AI Governance Analyst (f/m/d)

About the Role

The AI Governance Lead will take ownership of designing, operationalizing, and leading Raisin’s enterprise-wide AI Governance program. Drawing on industry best practices, this individual will establish the frameworks, policies, and risk-management boundaries that guarantee our internal models, Generative AI tools, and third-party AI integrations are ethical, secure, and fully compliant with emerging regulations like the EU AI Act and GDPR.

Your Responsibilities

• AI Governance Framework: Develop, implement, and maintain enterprise-wide AI policies, standards, and operating procedures that guide the responsible development, procurement, and deployment of AI systems.
• ISO 42001 Alignment: Align the internal AI governance processes and controls with structural guidelines from the ISO/IEC 42001 standard, applying its principles pragmatically to build a mature framework.
• AI Inventory & Lifecycle Management: Establish and maintain a centralized AI Use Case Registry. Track all internal and third-party AI/ML models across the organization to ensure full visibility and accountability throughout their lifecycle.
• Risk & Impact Assessments: Coordinate collaboration between the 1st and 2nd Lines of Defense, particularly regarding risk analyses, go-lives, and the implementation of control mechanisms within the framework of AI governance.
• Third-Party AI Due Diligence: Conduct strict risk evaluations on external AI vendor tools, Copilot extensions, and SaaS platforms embedding GenAI features before they are integrated into Raisin’s environment.
• Regulatory Compliance & Monitoring: Act as the internal subject matter expert on AI regulations.
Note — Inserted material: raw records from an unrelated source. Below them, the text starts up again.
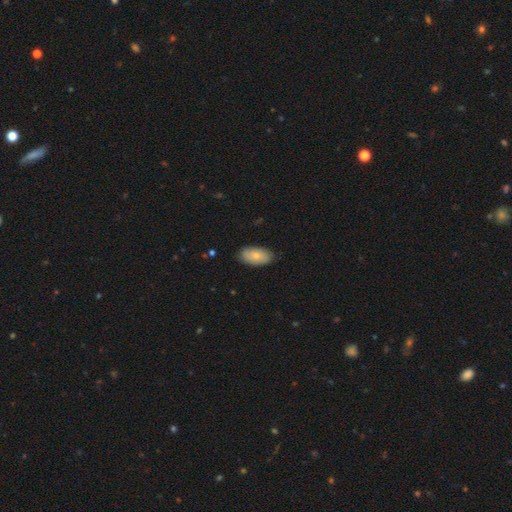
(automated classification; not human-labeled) Overall: smooth (78%). How rounded: in between (94%). Merging: none (83%).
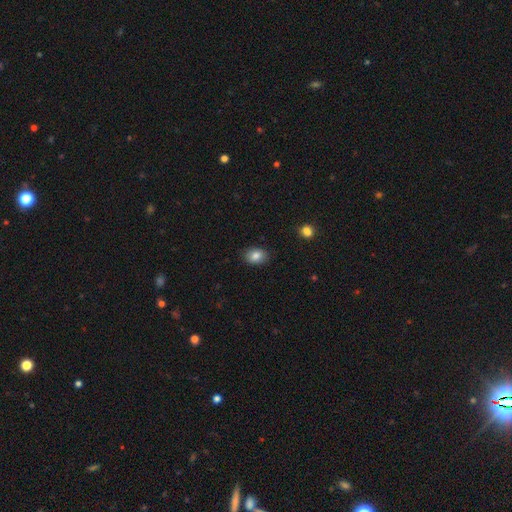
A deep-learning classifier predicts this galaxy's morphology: Overall: smooth (85%). How rounded: in between (69%; round 30%). Merging: none (86%).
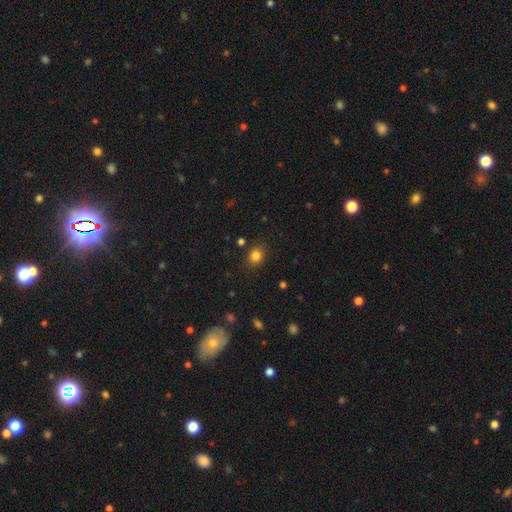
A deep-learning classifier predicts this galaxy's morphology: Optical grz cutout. It shows a smooth galaxy with no disk features (82%) that is round (64%). Merging: none (85%).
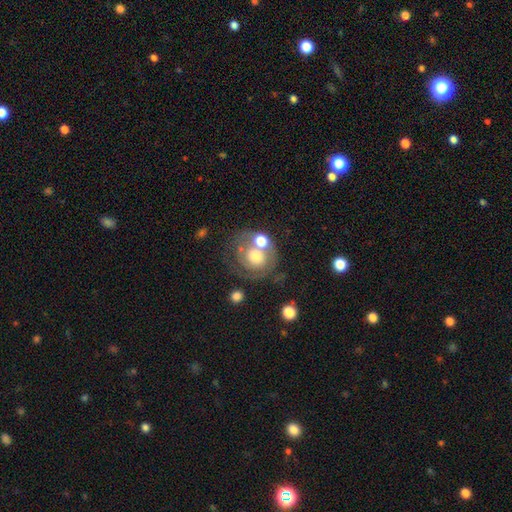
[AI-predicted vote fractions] Smooth or featured: featured or disk — 53% (smooth — 38%)
Edge-on disk: no — 97% (yes — 3%)
Bar: no — 86% (weak — 11%)
Spiral arms: yes — 56% (no — 44%)
Bulge size: moderate — 52% (large — 21%)
Merging: none — 50% (merger — 19%)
Translate the requirements of the EU AI Act, GDPR, and BaFin guidelines into actionable technical and procedural controls.
• Cross-Functional Orchestration: Advise the senior management on ethical and regulatory matters; you support and coordinate audits and assessments regarding compliance with ethical and regulatory standards, thereby contributing to the sustainable and secure AI adoption.

Your Profile

• Overall Experience: 2+ years in a structured Governance, Risk, Compliance (GRC), Data Privacy, or Technology Risk role within the financial services, fintech, or tech sectors.
• Domain Specifics: 2+ years of hands-on experience establishing or managing AI, Machine Learning, or complex Data Governance operational frameworks.
• Regulatory Knowledge: Deep understanding of European privacy and technology laws, specifically GDPR (regarding automated decision-making) and the EU AI Act.
• Framework Familiarity: Strong awareness of industry standards for risk and AI governance (such as NIST AI RMF or ISO 42001).
• Technical Acumen: Solid conceptual understanding of AI/ML technologies (Generative AI, LLMs, predictive modeling) and their associated risks (data lineage, prompt injection, model drift, bias). Coding is not required, but a strong architectural understanding is.
• Pragmatic & Business-Oriented: Avoids a rigid "department of no" mentality; focuses on how to safely enable AI adoption and achieve business goals through appropriate guardrails.
• Stakeholder Management: Exceptional communication skills with the ability to translate complex AI risks into clear business terms for the executive board and technical teams alike.
• Urgency/Availability: Highly prioritized for an immediate or short-notice start date.
• Languages: Fluent in English; proficiency in German is a strong plus for regulatory matters.